In all honesty, I'd say that the quality difference potential between a good and a great interface would be swamped by the real-world acoustics plus the non-linearities of the mic capsules. I do not have your wide expertise in recording and don't pretend to - but I am reasonably aware of what good recorded music should sound like and believe that from an equipment perspective it was as good as it needed to be in the given acoustics. The biggest issue is going to be avoiding coloration from the room and you'll see a thread currently running on that very subject here (http://www.harbeth.co.uk/usergroup/showthread.php?318-Adjusting-Room-sound-using-material-damping-methods-%28not-DSP%29).

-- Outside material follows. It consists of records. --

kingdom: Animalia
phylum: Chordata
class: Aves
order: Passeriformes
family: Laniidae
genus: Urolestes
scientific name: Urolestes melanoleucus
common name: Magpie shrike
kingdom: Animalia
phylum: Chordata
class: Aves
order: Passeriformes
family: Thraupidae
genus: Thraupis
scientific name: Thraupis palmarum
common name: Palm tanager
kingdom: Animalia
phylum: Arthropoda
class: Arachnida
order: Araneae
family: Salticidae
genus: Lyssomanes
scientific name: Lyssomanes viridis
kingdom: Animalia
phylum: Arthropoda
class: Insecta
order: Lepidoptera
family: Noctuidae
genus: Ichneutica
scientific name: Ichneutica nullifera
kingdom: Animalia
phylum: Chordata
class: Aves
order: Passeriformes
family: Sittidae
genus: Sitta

I would of course have preferred using omnidirectional mics for their natural sound - or ribbon figure-of-8s - but a test with the fig8s revealed an unmanageable pick-up of the acoustic space (as you would expect in an ordinary room) so that was that. I have a stock of several B&K reference microphones (all omnis) but they will have to wait for another event, in a much larger acoustic. Given the significant limitations of the acoustic space, I made sure that there was negligible acoustic breakthrough between the guitar and Helen so that in post production there is maximum flexibility.
21-12-2010, 12:26 PM
Thanks for the answers. I realise that this is still an experiment and it's really great that you're able to share the adventure of doing this with us. Finding the perfect room to record in is more than half the battle. For me there is nothing worse than fighting a poor room in post, its mostly a no win situation and the room you used wasn't at all that bad. The proliferation of sound cards designed for home studios and mp3 production has lowered what your average person in the street (not Harbeth customers!) deem as acceptable audio quality significantly and a simple non-scientific listening test between various cards can provide really surprising results. On a slightly different note you may find this site both useful and interesting http://www.pleasurizemusic.com/
... Finding the perfect room to record in is more than half the battle....Yes, I'm very much aware of this. As mentioned in the room treatment thread, the problem is not (just) the overall reverberation decay - which may not be unpleasant, may even be desirable - but those 'hot' frequency bands which you can't suppress at the recording and as you say, no amount of post production can completely conceal.
Due to the snow I can't actually get over to the recording room to collect the recording but hopefully over the break I'll be able to see if it is usable. I am very glad that I didn't make it as an X-Y recording.